The Union of Soviet Socialist Republics (USSR) was a loose confederation of 15 republics with Russia as the leader. USSR was a strong bloc with great control over global politics from 1922 to 1991, when it was disintegrated into smaller units. In this post let’s analyse the reasons and impact of the disintegration of the USSR.
History of USSR
The Russian Revolution of 1917 ended the Russian empire. This was followed by Russian Civil War which finally resulted in the formation of Union of Soviet Socialist Republics (USSR) in 1922.
The Union of Soviet Socialist Republics (USSR) had a total of 15 republics before its disintegration in 1991. Russia was one of the republics. Listing below the member republics in the country.

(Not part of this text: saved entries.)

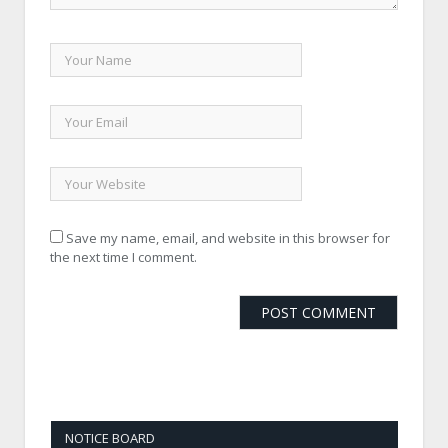
Save my name, email, and website in this browser for
the next time I comment.
NOTICE BOARD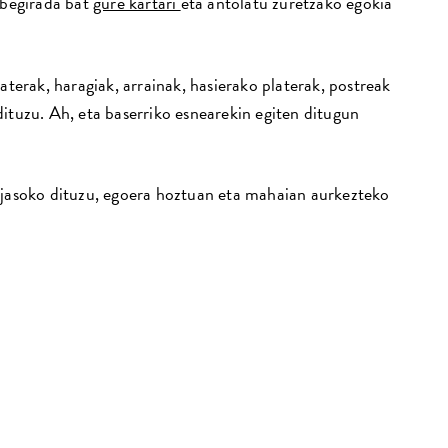
 begirada bat
gure kartari
eta antolatu zuretzako egokia
laterak, haragiak, arrainak, hasierako platerak, postreak
ituzu. Ah, eta baserriko esnearekin egiten ditugun
 jasoko dituzu, egoera hoztuan eta mahaian aurkezteko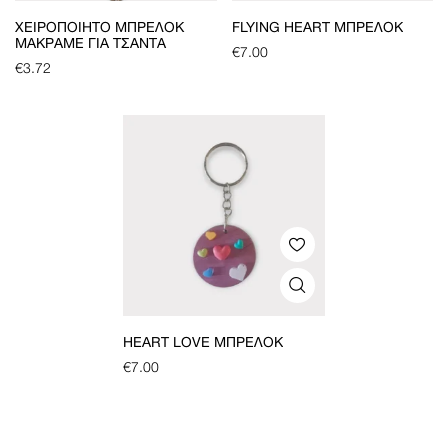
ΧΕΙΡΟΠΟΊΗΤΟ ΜΠΡΕΛΌΚ
FLYING HEART ΜΠΡΕΛΌΚ
ΜΑΚΡΑΜΈ ΓΙΑ ΤΣΆΝΤΑ
€
7.00
€
3.72
HEART LOVE ΜΠΡΕΛΌΚ
€
7.00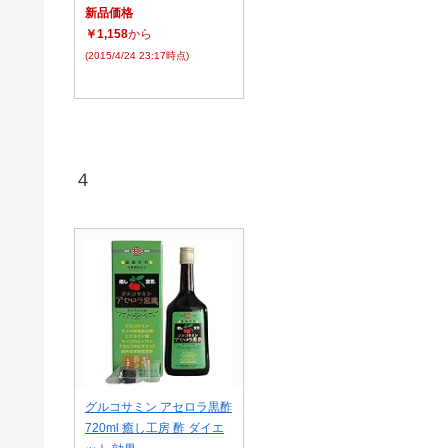
新品価格
￥1,158
から
(2015/4/24 23:17時点)
４
グルコサミン アセロラ黒酢
720ml 癒し工房 酢 ダイエ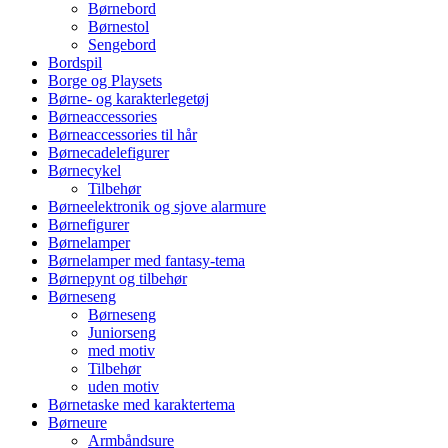
Børnebord
Børnestol
Sengebord
Bordspil
Borge og Playsets
Børne- og karakterlegetøj
Børneaccessories
Børneaccessories til hår
Børnecadelefigurer
Børnecykel
Tilbehør
Børneelektronik og sjove alarmure
Børnefigurer
Børnelamper
Børnelamper med fantasy-tema
Børnepynt og tilbehør
Børneseng
Børneseng
Juniorseng
med motiv
Tilbehør
uden motiv
Børnetaske med karaktertema
Børneure
Armbåndsure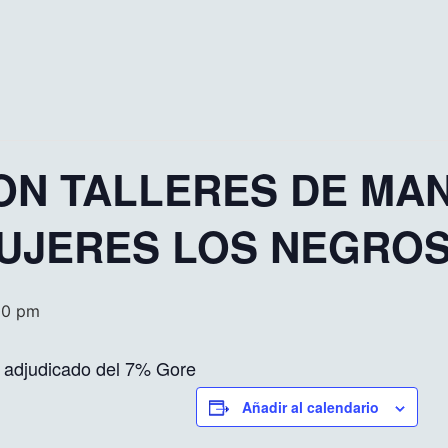
ON TALLERES DE MA
MUJERES LOS NEGRO
00 pm
o adjudicado del 7% Gore
Añadir al calendario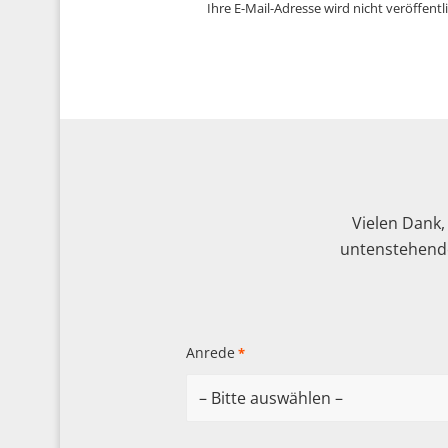
Ihre E-Mail-Adresse wird nicht veröffentli
Vielen Dank,
untenstehende
Anrede
*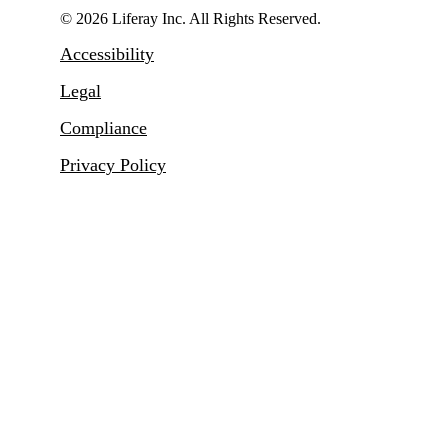
© 2026 Liferay Inc. All Rights Reserved.
Accessibility
Legal
Compliance
Privacy Policy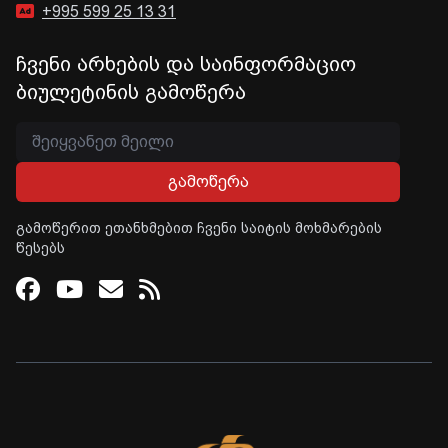
+995 599 25 13 31
ჩვენი არხების და საინფორმაციო
ბიულეტინის გამოწერა
გამოწერა
გამოწერით ეთანხმებით ჩვენი საიტის მოხმარების
წესებს
Facebook
Youtube
Email
RSS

The Socialist Bloc or Second World
- USSR ≠ Socialist Bloc.
- Not to be confused with USSR; these are east Europeans countries, which showed allegiance to USSR and socialist/communist principles.
- USSR was the leader of the socialist bloc. (So Socialist bloc is the super set and USSR is the subset, to make it simple)
- Most of these countries were under Fascist rule during second world war, when USSR liberated them, they came under USSR control.
- Warsaw pact was the military alliance which kept the socialist group together. (Remember – NATO, the military alliance for capitalist countries)
Problems with USSR
- Bureaucratic and authoritarian system.
- Lack of democracy.
- Lack of freedom of speech.
- One party system (communist) – unaccountable to the people.
- Dominance of Russia; neglect of the interests of other republics.
- High expenditure on defense, low on infrastructure and technology.
Disintegration of the USSR : Major Events
- Crisis in the Socialist bloc : People in many east European countries started protest against their own governments and USSR. Without the right intervention from USSR at the right time, communist governments in the second world collapsed one after the other.
- The fall of Berlin Wall: Germany was divided after the second world war – among the socialist USSR and the capitalist western regimes. The fall of Berlin led to a series of events including the disintegration of the USSR.
- Economic and political reforms in USSR : Gorbachev identified the economic and political problems of USSR, and started a series of reforms, with the intention to revive economy. This was a deviation from the communist policies, and was more closely associated with the market economy. Many communist leaders in USSR opposed reforms initiated by Gorbachev. They encouraged a coup in 1991.
- Coup: The coup of 1991.
- Opposition against the coup : Boris Yelsin who won popular election in Russian Republic, protested against the coup and central control of USSR. Freedom for republics became the slogan. Boris Yeltsin and the pluralist movement advocated democratization and rapid economic reforms while the hard-line Communist elite wanted to thwart Gorbachev’s reform agenda.
- Power shift from Soviet center to republics: Republics like Russia, Ukraine, Belarus emerged powerful. They declared that the soviet union was disbanded.
PS: The decision to split USSR into independent republics was not a joint one. Central Asian countries wanted to remain inside USSR. But decision was taken against their choice.
We have seen the highlights of the dramatic events: the disintegration of the USSR, the collapse of the second world and thus the end of cold war. But why did Soviet Union disintegrate? Once the second most powerful country in the world -The Soviet Union – failed to keep it together the units. Was it the ambition of republics inside which led to the disintegration of Soviet Union?
The weakness of the economy was the major cause of dissatisfaction among the people in USSR. There was sever shortage of consumer items. The reason for economics weakness were the following.
- Huge military spending.
- Maintenance of satellite states in Easter Europe.
- Maintenance of the Central Asian Republics within the USSR.
2. Political Un-accountability
The communist party regime (single party rule) for around 70 years turned authoritarian. There was widespread corruption, nepotism and lack of transparency. Gorbachev’s decision to allow elections with a multi-party system and create a presidency for the Soviet Union began a slow process of democratization that eventually destabilized Communist control and contributed to the collapse of the Soviet Union.
3. Gorbachev’s reforms
Once people started to enjoy freedom under Micheal Gorbachev’s reforms, they demanded more. The demand grew into a big force which turned difficult to control. The people wanted to catch up with the west quickly.
4. Rise of nationalism
Rise of nationalism among countries like Russia, Baltic republics (Estonia, Latvia, Lithuania), Ukraine, Georgia etc is the most important and immediate cause of disintegration of the USSR. The national feeling was strong among the more prosperous areas in USSR and not in Central Asian republics. Ordinary people among prosperous republics didn’t like to pay big price to uplift the backward Central Asian republics.
Consequences of the disintegration of the USSR
- The fall of second world.
- The period marked the end of many communist regimes in response to mass protests.
- End of cold war: End of arms race, end of ideological confrontations.
- Change in power equations: Unipolar world, capitalist ideology, IMF, World Bank etc.
- Emergence of new countries and new alliances – Eg: Baltic countries aligned with NATO.